**Instruction**
Here are some records; quote them exactly, leaving out the pictures.

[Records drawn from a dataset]
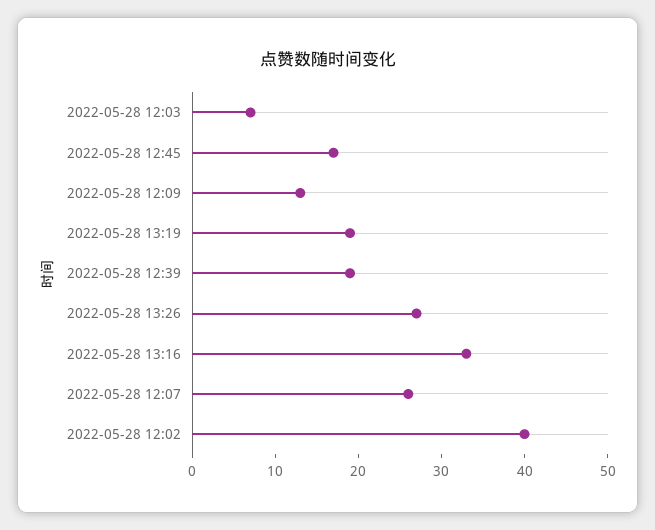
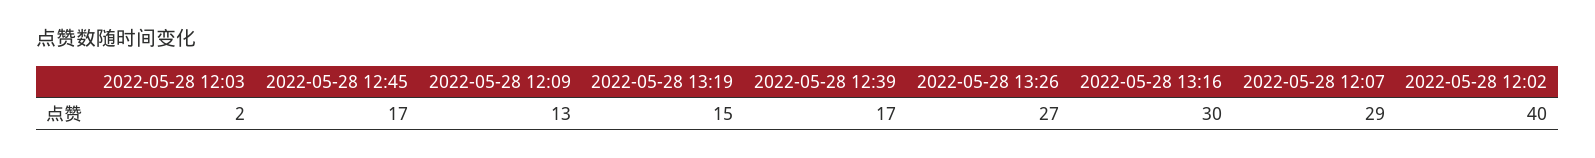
  {
-   "2022-05-28 12:03": 7,
+   "2022-05-28 12:03": 2,
    "2022-05-28 12:45": 17,
    "2022-05-28 12:09": 13,
-   "2022-05-28 13:19": 19,
+   "2022-05-28 13:19": 15,
-   "2022-05-28 12:39": 19,
+   "2022-05-28 12:39": 17,
    "2022-05-28 13:26": 27,
-   "2022-05-28 13:16": 33,
+   "2022-05-28 13:16": 30,
-   "2022-05-28 12:07": 26,
+   "2022-05-28 12:07": 29,
    "2022-05-28 12:02": 40
  }

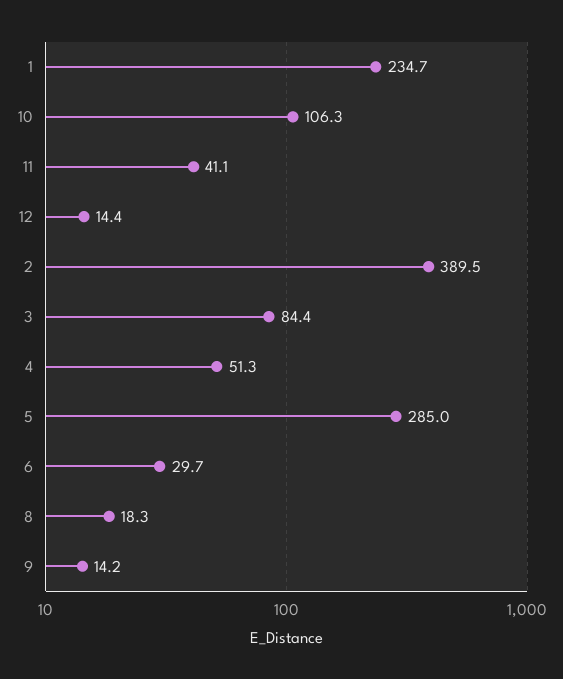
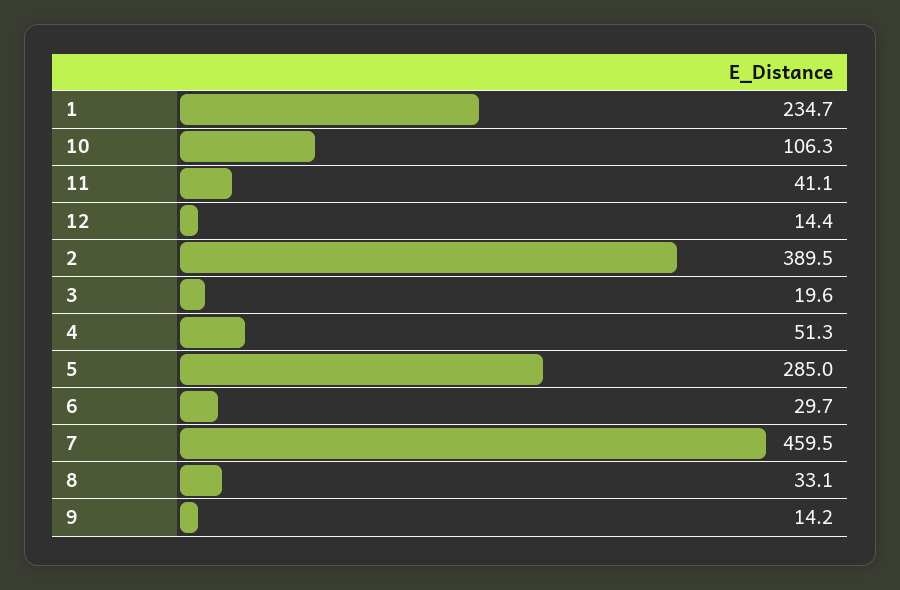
  {
    "1": 234.7,
    "10": 106.3,
    "11": 41.1,
    "12": 14.4,
    "2": 389.5,
-   "3": 84.4,
+   "3": 19.6,
    "4": 51.3,
    "5": 285,
    "6": 29.7,
-   "8": 18.3,
+   "8": 33.1,
-   "9": 14.2
+   "9": 14.2,
+   "7": 459.5
  }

**Exercise solution**
  {
-   "2022-05-28 12:03": 7,
+   "2022-05-28 12:03": 2,
    "2022-05-28 12:45": 17,
    "2022-05-28 12:09": 13,
-   "2022-05-28 13:19": 19,
+   "2022-05-28 13:19": 15,
-   "2022-05-28 12:39": 19,
+   "2022-05-28 12:39": 17,
    "2022-05-28 13:26": 27,
-   "2022-05-28 13:16": 33,
+   "2022-05-28 13:16": 30,
-   "2022-05-28 12:07": 26,
+   "2022-05-28 12:07": 29,
    "2022-05-28 12:02": 40
  }

  {
    "1": 234.7,
    "10": 106.3,
    "11": 41.1,
    "12": 14.4,
    "2": 389.5,
-   "3": 84.4,
+   "3": 19.6,
    "4": 51.3,
    "5": 285,
    "6": 29.7,
-   "8": 18.3,
+   "8": 33.1,
-   "9": 14.2
+   "9": 14.2,
+   "7": 459.5
  }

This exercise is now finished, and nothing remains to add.